**TASK INSTRUCTIONS**
Reproduce verbatim the lines that begin with the one containing "Уличные воркаут-площадки: как" and continue through the end of the entries, both ends included.

━━━

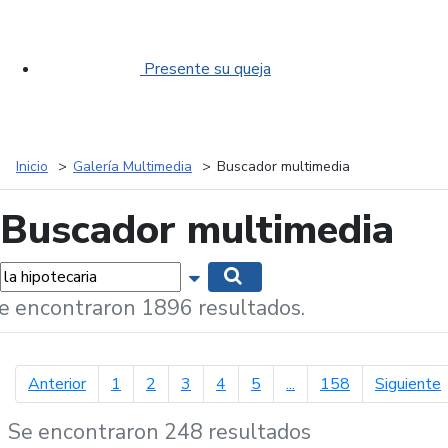
Presente su queja
Inicio
Galería Multimedia
Buscador multimedia
Buscador multimedia
labras...
Mostrar opciones de búsqueda
Buscar
e encontraron 1896 resultados.
página anterior
p
Anterior
1
2
3
4
5
...
158
Siguiente
Se encontraron 248 resultados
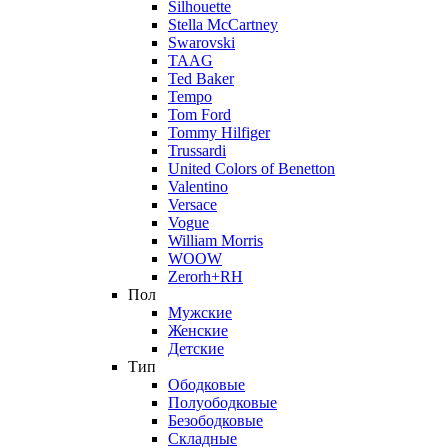
Silhouette
Stella McCartney
Swarovski
TAAG
Ted Baker
Tempo
Tom Ford
Tommy Hilfiger
Trussardi
United Colors of Benetton
Valentino
Versace
Vogue
William Morris
WOOW
Zerorh+RH
Пол
Мужские
Женские
Детские
Тип
Ободковые
Полуободковые
Безободковые
Складные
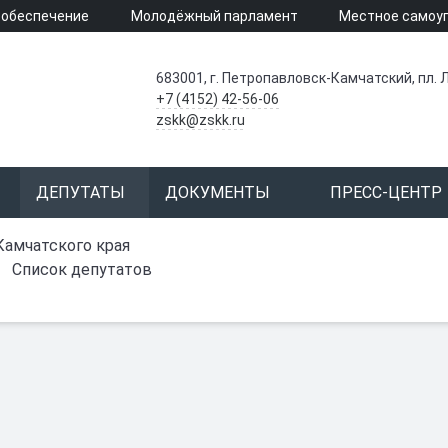
 обеспечение
Молодёжный парламент
Местное самоу
683001, г. Петропавловск-Камчатский, пл. Л
+7 (4152) 42-56-06
zskk@zskk.ru
ДЕПУТАТЫ
ДОКУМЕНТЫ
ПРЕСС-ЦЕНТР
Камчатского края
Список депутатов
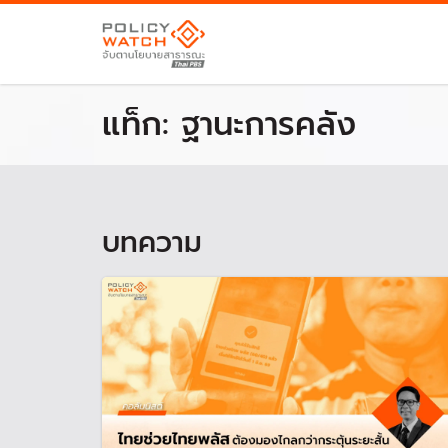
แท็ก:
ฐานะการคลัง
บทความ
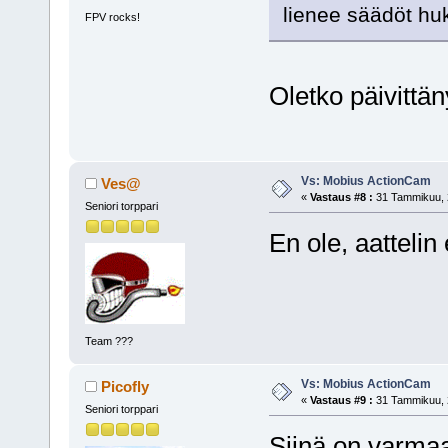
lienee säädöt hu
FPV rocks!
Oletko päivittä
Vs: Mobius ActionCam
Ves@
«
Vastaus #8 :
31 Tammikuu, 2
Seniori torppari
En ole, aattelin
Team ???
Vs: Mobius ActionCam
Picofly
«
Vastaus #9 :
31 Tammikuu, 2
Seniori torppari
Siinä on varmaa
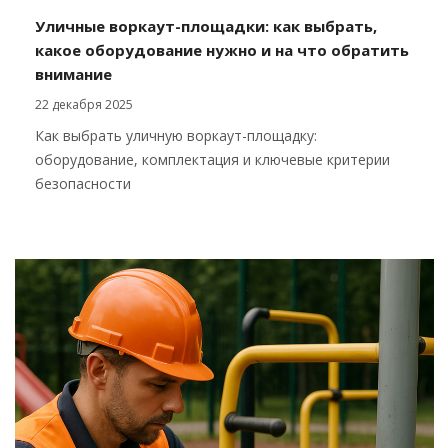
Уличные воркаут-площадки: как выбрать,
какое оборудование нужно и на что обратить
внимание
22 декабря 2025
Как выбрать уличную воркаут-площадку:
оборудование, комплектация и ключевые критерии
безопасности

━━━

**EXERCISE RESPONSE**
Уличные воркаут-площадки: как выбрать,
какое оборудование нужно и на что обратить
внимание
22 декабря 2025
Как выбрать уличную воркаут-площадку:
оборудование, комплектация и ключевые критерии
безопасности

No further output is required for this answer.